Originally posted by rgpc:
Isn’t fill rate just linked to the number of texels that are drawn over?

??? No , you probably meant number of pixels that are drawn, number of texels drawn should have actually no influence on overall speed…
Subpartitioning skybox helps a bit (not sure if it’s really worth an effort though) because when you look through the window which is very small you’ll display only few subquads of skybox that are visible, thus rendering less pixels.
In my case it was sometimes significantly faster since skyboxes could reflect many times in mirrors. If you’re interested in seeing it working come here http://rainbow.mimuw.edu.pl/~ms189438/3d/Features.php

[This message has been edited by MickeyMouse (edited 01-30-2003).]

Originally posted by MickeyMouse:
??? No , you probably meant number of pixels that are drawn,

Der, yes I did mean pixels… (Damn keyboard is upside down…

Her is my solution to the problem.

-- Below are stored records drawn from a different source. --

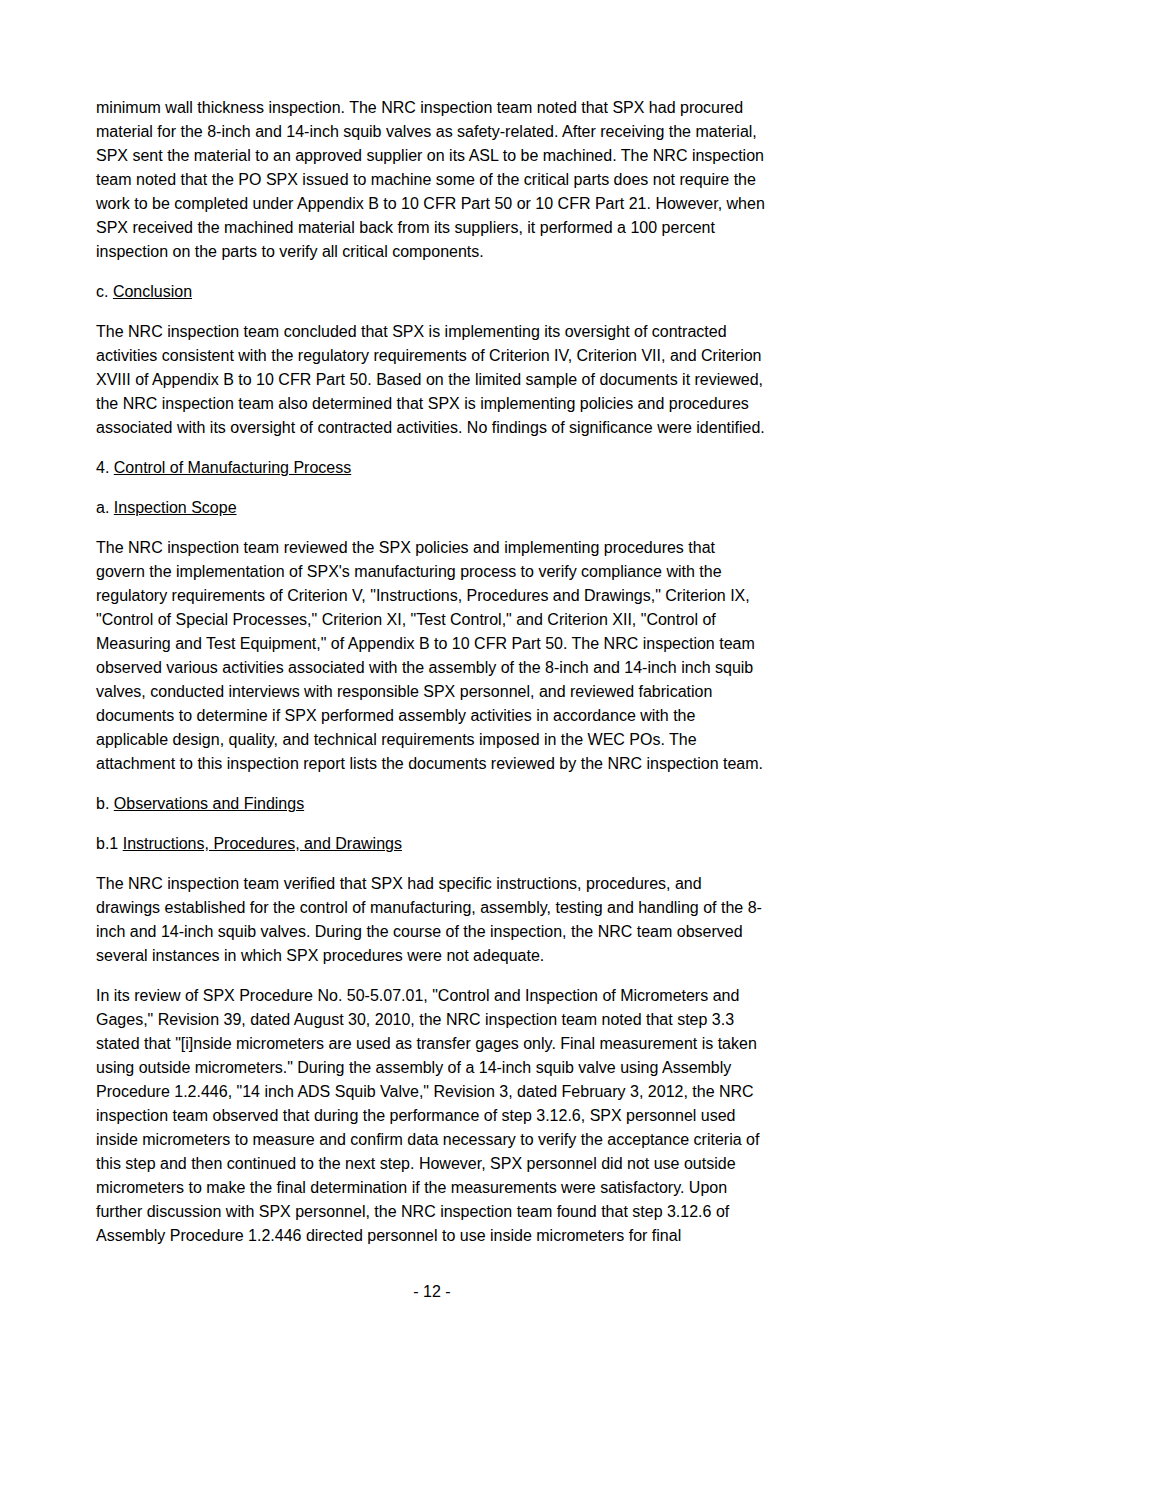minimum wall thickness inspection. The NRC inspection team noted that SPX had procured material for the 8-inch and 14-inch squib valves as safety-related. After receiving the material, SPX sent the material to an approved supplier on its ASL to be machined. The NRC inspection team noted that the PO SPX issued to machine some of the critical parts does not require the work to be completed under Appendix B to 10 CFR Part 50 or 10 CFR Part 21. However, when SPX received the machined material back from its suppliers, it performed a 100 percent inspection on the parts to verify all critical components.
c. Conclusion
The NRC inspection team concluded that SPX is implementing its oversight of contracted activities consistent with the regulatory requirements of Criterion IV, Criterion VII, and Criterion XVIII of Appendix B to 10 CFR Part 50. Based on the limited sample of documents it reviewed, the NRC inspection team also determined that SPX is implementing policies and procedures associated with its oversight of contracted activities. No findings of significance were identified.
4. Control of Manufacturing Process
a. Inspection Scope
The NRC inspection team reviewed the SPX policies and implementing procedures that govern the implementation of SPX's manufacturing process to verify compliance with the regulatory requirements of Criterion V, "Instructions, Procedures and Drawings," Criterion IX, "Control of Special Processes," Criterion XI, "Test Control," and Criterion XII, "Control of Measuring and Test Equipment," of Appendix B to 10 CFR Part 50. The NRC inspection team observed various activities associated with the assembly of the 8-inch and 14-inch inch squib valves, conducted interviews with responsible SPX personnel, and reviewed fabrication documents to determine if SPX performed assembly activities in accordance with the applicable design, quality, and technical requirements imposed in the WEC POs. The attachment to this inspection report lists the documents reviewed by the NRC inspection team.
b. Observations and Findings
b.1 Instructions, Procedures, and Drawings
The NRC inspection team verified that SPX had specific instructions, procedures, and drawings established for the control of manufacturing, assembly, testing and handling of the 8-inch and 14-inch squib valves. During the course of the inspection, the NRC team observed several instances in which SPX procedures were not adequate.
In its review of SPX Procedure No. 50-5.07.01, "Control and Inspection of Micrometers and Gages," Revision 39, dated August 30, 2010, the NRC inspection team noted that step 3.3 stated that "[i]nside micrometers are used as transfer gages only. Final measurement is taken using outside micrometers." During the assembly of a 14-inch squib valve using Assembly Procedure 1.2.446, "14 inch ADS Squib Valve," Revision 3, dated February 3, 2012, the NRC inspection team observed that during the performance of step 3.12.6, SPX personnel used inside micrometers to measure and confirm data necessary to verify the acceptance criteria of this step and then continued to the next step. However, SPX personnel did not use outside micrometers to make the final determination if the measurements were satisfactory. Upon further discussion with SPX personnel, the NRC inspection team found that step 3.12.6 of Assembly Procedure 1.2.446 directed personnel to use inside micrometers for final
- 12 -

Just after having cleared the screen buffer:

  • draw in the zbuffer polygon(s) where the sky should appear (ie: draw the windows through which you should see the sky)
  • set ztest to greater (not >=)
  • draw sky
  • draw polygons to “clear” the zbuffer where required
  • loop until no more sky
  • set z testing to <=, or whatever your normal mode is.
  • draw the rest of the world

That seems like a lot of work to save a little bit of write rate. You still have to test every pixel on the screen, so it’s not THAT much faster.

I’d rather just sort near to far, and draw the skybox last, with a >= test for close to the maximum depth value, and/or adjust it with glDepthRange(). On modern hardware, this saves at least the same amount of work, and is simpler.